On July 4, Chelene Nightingale announced her candidacy for Governor of California in the American Independent Party primary. She is an activist on the issue of stopping aliens from entering the United States illegally. Here is her webpage. If she becomes the California AIP’s nominee, she will be its first female gubernatorial candidate since 1978, when Theresa Dietrich was the AIP gubernatorial nominee.
Several weeks ago, the Rhode Island Senate passed SB 203, the bill to lower the number of signatures for a new party. The bill still needs to go through the House. The House adjourned early in July, but House leaders intend to bring the House back into session sometime this summer. Currently, no one knows whether that will be in July or in August.
On July 7, the Obion County, Tennessee, Election Commission voted to sue the state of Tennessee. The county is upset because state law requires all counties, starting in 2010, to use vote-counting machines that have a paper trail. Obion County currently uses touch screen machines that have no paper trail. See this article. The county’s claim that no optical scan ballot system is available is puzzling, since hundreds of counties around the U.S. use optical scan ballots. Optical scan ballots are paper ballots that are read by scanning machines, so obviously optical scan ballots do leave a paper trail. They can be recounted by hand if necessary.

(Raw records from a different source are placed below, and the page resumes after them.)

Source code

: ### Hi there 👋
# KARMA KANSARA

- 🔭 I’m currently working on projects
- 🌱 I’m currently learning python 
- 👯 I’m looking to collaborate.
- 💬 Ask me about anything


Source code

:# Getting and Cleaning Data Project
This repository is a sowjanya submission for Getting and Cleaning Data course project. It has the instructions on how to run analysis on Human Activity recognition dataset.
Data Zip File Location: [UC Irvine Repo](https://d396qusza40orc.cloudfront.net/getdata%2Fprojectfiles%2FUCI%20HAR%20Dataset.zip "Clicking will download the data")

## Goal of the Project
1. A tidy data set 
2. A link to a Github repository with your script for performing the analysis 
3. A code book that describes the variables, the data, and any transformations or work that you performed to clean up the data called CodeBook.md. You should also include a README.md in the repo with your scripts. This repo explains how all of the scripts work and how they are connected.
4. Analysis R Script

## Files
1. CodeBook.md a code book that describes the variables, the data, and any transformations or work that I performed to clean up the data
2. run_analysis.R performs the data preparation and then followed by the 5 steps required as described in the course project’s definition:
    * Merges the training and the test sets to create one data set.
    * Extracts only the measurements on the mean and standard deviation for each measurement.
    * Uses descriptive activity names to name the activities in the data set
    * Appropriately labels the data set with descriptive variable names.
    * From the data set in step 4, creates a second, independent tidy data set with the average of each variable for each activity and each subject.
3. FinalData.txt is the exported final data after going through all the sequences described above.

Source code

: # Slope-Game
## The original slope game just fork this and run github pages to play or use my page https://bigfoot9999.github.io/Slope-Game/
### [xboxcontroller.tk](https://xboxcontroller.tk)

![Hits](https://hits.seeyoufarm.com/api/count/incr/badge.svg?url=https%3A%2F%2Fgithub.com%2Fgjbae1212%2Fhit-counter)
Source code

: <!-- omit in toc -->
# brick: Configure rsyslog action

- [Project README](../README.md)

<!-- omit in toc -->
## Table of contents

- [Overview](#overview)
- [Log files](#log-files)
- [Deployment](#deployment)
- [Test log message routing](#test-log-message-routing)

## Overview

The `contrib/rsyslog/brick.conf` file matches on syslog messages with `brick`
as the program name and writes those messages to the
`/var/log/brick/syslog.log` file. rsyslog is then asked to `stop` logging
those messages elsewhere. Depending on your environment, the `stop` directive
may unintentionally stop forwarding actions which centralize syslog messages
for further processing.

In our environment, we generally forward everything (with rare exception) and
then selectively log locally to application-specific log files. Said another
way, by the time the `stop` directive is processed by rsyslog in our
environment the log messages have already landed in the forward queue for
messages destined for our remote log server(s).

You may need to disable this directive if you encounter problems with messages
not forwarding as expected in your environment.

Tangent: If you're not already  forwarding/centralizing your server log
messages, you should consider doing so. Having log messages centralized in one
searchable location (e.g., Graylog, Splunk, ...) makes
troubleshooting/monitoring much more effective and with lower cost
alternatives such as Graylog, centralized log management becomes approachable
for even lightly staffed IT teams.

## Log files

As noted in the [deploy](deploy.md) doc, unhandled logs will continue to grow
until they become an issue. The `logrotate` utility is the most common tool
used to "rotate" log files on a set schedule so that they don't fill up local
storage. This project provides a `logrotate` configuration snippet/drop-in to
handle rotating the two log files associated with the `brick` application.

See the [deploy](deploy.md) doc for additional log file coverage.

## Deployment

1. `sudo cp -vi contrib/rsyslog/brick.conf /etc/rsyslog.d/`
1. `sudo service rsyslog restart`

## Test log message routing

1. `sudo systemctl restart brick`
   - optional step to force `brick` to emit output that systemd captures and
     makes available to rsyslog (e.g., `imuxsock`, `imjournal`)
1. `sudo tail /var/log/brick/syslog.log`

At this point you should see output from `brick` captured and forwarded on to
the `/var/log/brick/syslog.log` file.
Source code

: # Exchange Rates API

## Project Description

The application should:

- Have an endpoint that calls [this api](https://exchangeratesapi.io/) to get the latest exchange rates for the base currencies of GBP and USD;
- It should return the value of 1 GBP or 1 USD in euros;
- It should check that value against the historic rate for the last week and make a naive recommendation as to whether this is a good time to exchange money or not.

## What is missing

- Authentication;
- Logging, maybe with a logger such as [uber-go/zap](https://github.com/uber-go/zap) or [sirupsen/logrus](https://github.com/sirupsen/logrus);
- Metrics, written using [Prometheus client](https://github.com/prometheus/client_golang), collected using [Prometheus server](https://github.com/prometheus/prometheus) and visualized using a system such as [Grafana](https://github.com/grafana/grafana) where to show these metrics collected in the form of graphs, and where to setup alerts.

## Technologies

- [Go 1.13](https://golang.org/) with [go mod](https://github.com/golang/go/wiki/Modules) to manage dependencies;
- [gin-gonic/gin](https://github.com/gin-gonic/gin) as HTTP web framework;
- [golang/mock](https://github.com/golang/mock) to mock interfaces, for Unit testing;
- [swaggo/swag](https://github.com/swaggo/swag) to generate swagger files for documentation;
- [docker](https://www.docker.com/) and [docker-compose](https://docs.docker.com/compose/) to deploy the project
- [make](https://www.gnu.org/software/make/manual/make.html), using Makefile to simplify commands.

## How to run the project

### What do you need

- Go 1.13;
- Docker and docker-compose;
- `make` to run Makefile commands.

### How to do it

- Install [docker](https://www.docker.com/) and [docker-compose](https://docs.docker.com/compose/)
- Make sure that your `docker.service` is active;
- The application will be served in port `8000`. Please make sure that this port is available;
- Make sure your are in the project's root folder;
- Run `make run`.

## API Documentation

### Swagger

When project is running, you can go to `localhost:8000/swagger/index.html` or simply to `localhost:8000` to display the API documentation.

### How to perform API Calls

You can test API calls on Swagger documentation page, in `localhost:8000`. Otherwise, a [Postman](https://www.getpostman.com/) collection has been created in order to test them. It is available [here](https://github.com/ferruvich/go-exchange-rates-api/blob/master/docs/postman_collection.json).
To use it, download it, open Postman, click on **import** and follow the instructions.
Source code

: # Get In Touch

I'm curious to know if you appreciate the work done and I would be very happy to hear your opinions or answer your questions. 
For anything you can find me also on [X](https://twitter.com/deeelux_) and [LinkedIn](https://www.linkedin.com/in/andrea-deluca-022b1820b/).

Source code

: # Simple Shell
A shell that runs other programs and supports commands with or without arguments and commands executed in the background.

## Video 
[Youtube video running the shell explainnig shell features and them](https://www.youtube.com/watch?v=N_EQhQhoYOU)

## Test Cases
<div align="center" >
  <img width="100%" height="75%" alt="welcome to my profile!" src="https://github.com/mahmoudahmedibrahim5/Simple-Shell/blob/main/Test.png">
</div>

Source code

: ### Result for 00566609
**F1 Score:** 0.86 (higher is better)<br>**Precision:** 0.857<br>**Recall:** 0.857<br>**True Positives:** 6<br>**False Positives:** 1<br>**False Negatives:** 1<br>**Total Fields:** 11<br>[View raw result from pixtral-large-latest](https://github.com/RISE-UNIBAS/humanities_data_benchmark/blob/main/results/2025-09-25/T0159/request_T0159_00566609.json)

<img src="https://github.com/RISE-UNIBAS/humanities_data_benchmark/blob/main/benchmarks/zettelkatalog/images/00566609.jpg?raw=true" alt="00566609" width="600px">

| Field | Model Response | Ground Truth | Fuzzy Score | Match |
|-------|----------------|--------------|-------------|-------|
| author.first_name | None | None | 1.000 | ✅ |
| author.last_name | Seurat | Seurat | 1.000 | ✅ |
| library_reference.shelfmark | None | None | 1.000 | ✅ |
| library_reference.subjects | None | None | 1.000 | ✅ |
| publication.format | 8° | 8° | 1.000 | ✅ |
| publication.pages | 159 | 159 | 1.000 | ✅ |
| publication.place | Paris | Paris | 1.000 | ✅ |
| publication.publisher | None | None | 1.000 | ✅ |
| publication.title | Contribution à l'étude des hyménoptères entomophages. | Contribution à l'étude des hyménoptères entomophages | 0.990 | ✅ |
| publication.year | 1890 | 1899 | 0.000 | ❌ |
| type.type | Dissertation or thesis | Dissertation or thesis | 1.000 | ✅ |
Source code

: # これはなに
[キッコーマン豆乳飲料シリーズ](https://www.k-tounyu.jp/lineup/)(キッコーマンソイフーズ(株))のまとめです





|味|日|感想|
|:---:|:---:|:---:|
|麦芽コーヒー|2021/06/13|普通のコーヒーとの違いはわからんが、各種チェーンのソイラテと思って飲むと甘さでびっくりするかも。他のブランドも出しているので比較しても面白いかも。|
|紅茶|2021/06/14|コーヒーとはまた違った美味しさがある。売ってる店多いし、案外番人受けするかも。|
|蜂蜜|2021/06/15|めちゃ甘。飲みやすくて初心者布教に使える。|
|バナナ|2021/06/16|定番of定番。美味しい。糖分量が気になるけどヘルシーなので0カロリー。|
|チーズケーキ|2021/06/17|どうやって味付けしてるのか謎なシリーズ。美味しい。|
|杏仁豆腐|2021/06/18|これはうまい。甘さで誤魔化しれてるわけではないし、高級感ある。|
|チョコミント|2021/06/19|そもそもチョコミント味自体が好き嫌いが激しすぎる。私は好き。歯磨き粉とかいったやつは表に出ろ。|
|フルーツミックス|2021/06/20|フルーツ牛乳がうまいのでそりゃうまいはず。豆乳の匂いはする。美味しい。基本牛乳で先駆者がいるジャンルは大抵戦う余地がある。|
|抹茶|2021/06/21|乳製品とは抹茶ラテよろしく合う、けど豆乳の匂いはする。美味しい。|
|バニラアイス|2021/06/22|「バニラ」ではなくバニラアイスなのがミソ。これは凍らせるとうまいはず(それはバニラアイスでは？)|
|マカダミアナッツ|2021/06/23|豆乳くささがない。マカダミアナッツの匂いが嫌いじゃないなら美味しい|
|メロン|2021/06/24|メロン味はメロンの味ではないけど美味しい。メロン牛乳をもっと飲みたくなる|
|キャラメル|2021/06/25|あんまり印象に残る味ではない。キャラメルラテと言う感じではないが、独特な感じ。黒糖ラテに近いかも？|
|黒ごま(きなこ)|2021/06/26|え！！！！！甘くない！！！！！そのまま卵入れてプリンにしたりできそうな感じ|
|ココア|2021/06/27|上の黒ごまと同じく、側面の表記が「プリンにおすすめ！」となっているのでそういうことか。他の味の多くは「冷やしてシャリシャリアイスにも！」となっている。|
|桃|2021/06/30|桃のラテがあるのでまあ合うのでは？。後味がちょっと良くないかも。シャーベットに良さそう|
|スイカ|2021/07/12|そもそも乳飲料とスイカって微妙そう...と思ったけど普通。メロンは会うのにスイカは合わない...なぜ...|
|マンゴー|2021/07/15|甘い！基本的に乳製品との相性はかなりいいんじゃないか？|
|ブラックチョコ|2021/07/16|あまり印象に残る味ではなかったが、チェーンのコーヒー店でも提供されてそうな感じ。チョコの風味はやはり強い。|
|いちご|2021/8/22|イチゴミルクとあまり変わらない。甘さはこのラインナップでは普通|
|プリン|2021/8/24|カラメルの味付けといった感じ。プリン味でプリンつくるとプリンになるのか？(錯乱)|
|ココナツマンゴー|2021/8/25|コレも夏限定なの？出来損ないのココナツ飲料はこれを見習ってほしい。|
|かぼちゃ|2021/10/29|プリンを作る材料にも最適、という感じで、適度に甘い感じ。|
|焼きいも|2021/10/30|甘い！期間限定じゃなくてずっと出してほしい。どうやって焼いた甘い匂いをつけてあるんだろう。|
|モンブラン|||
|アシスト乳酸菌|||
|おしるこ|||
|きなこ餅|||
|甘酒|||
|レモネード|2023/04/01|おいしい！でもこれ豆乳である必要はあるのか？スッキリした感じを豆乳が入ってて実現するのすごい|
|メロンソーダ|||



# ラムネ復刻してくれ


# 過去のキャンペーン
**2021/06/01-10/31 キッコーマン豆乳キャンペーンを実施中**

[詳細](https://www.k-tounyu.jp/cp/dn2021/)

On July 6, both The Oregonian (Portland’s daily newspaper) and the Register-Guard (Eugene’s daily newspaper) ran an editorial, advocating that Oregon Governor Ted Kulongoski sign SB 326. Here is the Oregonian’s editorial. The Register Guard’s editorial is here. The title is “Bill Restores Voters’ Rights and it Grants Minor Parties New Visibility.”
SB 326 is the bill that eliminates the ban on a primary voter signing an independent candidate’s petition. The bill also permits fusion. The Governor must sign or veto the bills by August 31. Thanks to Dan Meek for this news.
Mexico held a Congressional election on July 5, to fill all 500 seats. Although not all of the votes have been counted, it appears that the Green Party will have 25 seats in the new Congress, which takes office on September 1.
No party won a majority. The Institutional Revolutionary Party (PRI) has the most seats, 235. According to this article, it is possible the Greens will cooperate with the PRI to give that party a working majority (235 plus 25 equals 260, which is over half of 500). The National Action Party (PAN), the president’s party, has 153 seats. The Party of the Democratic Revolution (PRD) has 75 seats. That still leaves 12 seats to be accounted for. Mexico uses Proportional Representation.